The week before the flagship event, the Somerset star was laid up with tonsillitis and only decided to try and take part on Friday, travelling up to stay with grandparents in Derbyshire.
She swung a club for the first time in two weeks in completing nine holes of practice on Sunday and managed a full round the day after, ahead of the competition starting on Tuesday.
However the lack of prep did her no harm as she won it in great style, playing some brilliant stuff on the back nine to eclipse 14-year-old Buckinghamshire prodigy Rosie Bee Kim by one shot.
“It’s really exciting to think I’ve done it,” said the 17-year-old Burnham & Berrow player, who came third in the event last year.
“For a week and a half I was in bed, not eating much and I was worried about my energy levels.
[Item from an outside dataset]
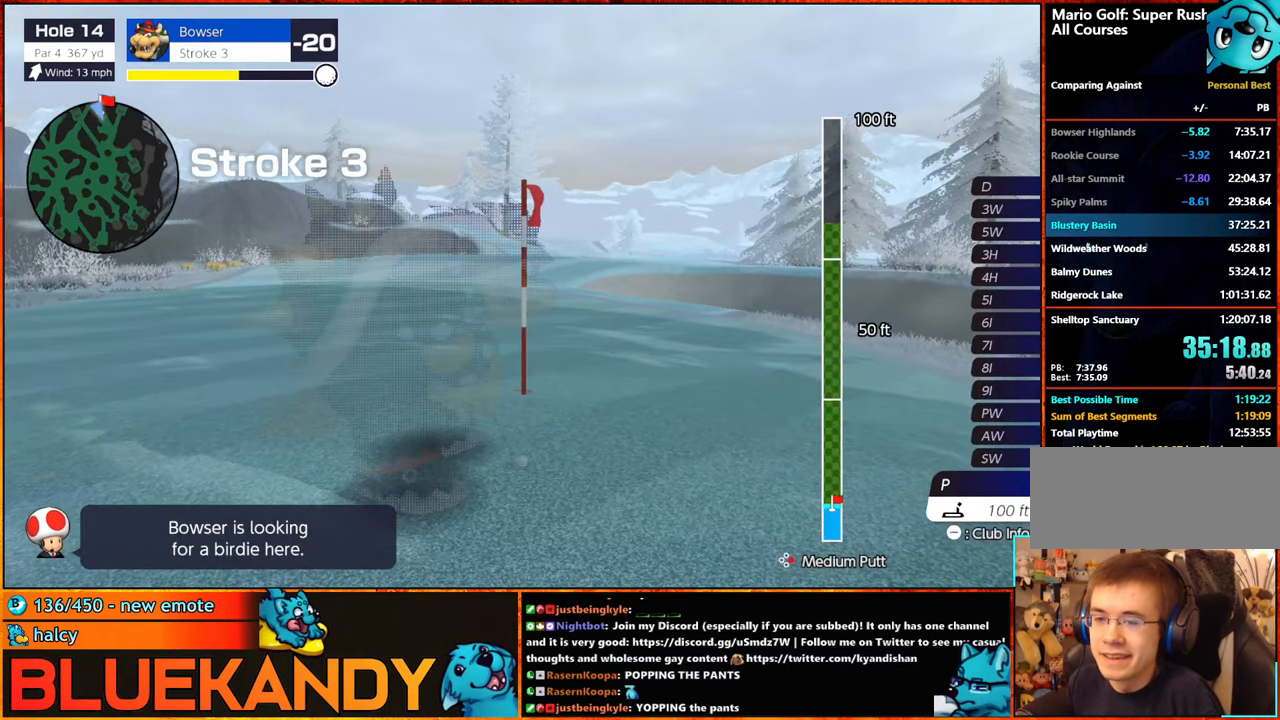
{"buttons": ["B"], "left_stick": "center", "right_stick": "center", "events": [[83, "A", "up"], [200, "B", "down"]]}
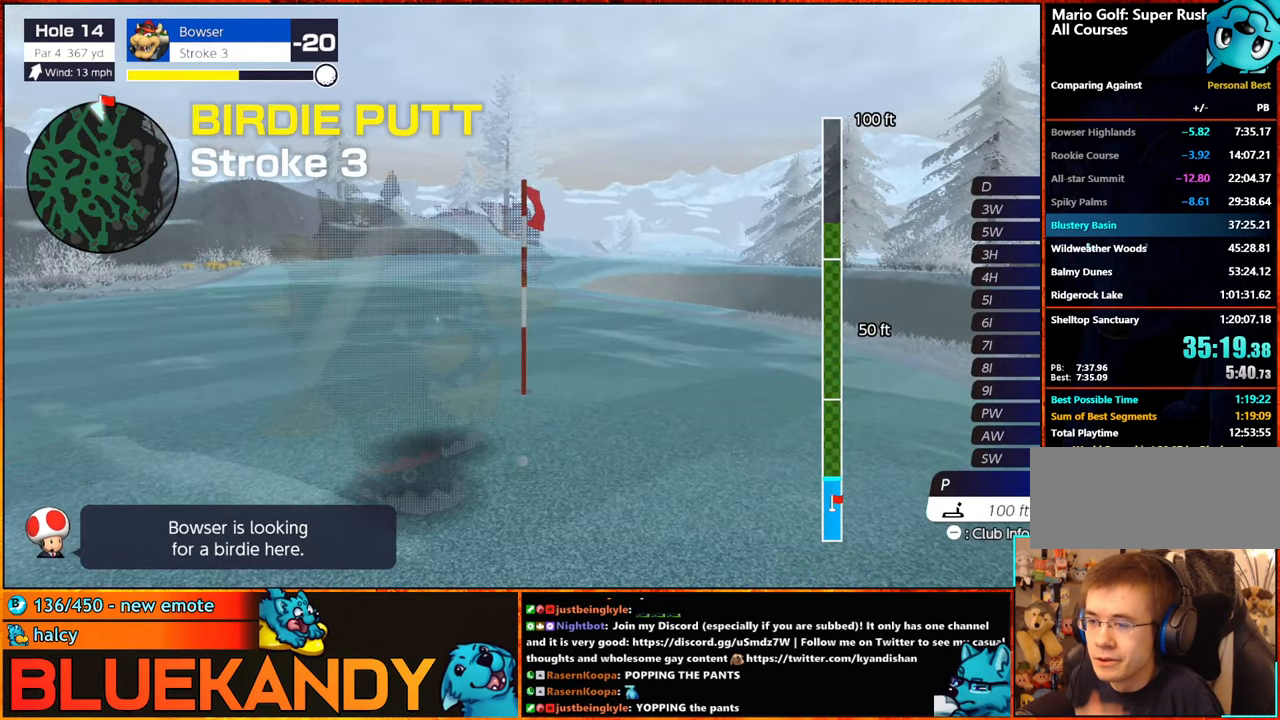
{"buttons": ["B"], "left_stick": "center", "right_stick": "center", "events": []}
By the first round I was better but not 100%.”
With 36 holes to play on the final day, stamina was going to be critical and Patience certainly proved she had that, navigating her way around the back nine in two under and going bogey-free from eighth.
Playing in the penultimate group with a marker – Rachel Foster (Prestwick St Andrews) had withdrawn with a shoulder injury halfway through the third round – she put her approaches at 14 and 15 to inside 12 inches for tap-in birdies to move level par
At the next she fired her birdie putt 10 feet past but once again her putter did its job.
At the par five 18th she took driver and then went for it with a three wood but pulled it slightly behind a tree. At this point she discovered she was one ahead with those in the final group out of the running.
“When I saw the state of play I got really nervous. I don’t really like to check the scores and was shaking ahead of pitching out.”
Despite the potential for the enormity of the situation to overwhelm her, Patience produced the chip of her life and gave herself two for it from 12 feet. She just missed with the birdie, re-marked and found the bottom of the cup from two feet.
On the front nine she enjoyed a rollercoaster ride, Birdieing the first, second, fifth and seventh but a wayward drive led to a double bogey at the third and she also bogeyed six and eight.
Her nearest challenger Rosie Bee was in the group ahead and stormed into the reckoning on the final day with a pair of 71s although she unfortunately bogeyed her final hole having birdied 17.
Maggie Whitehead closed with a 72 to finish third on three over to maintain her remarkably consistent run of results.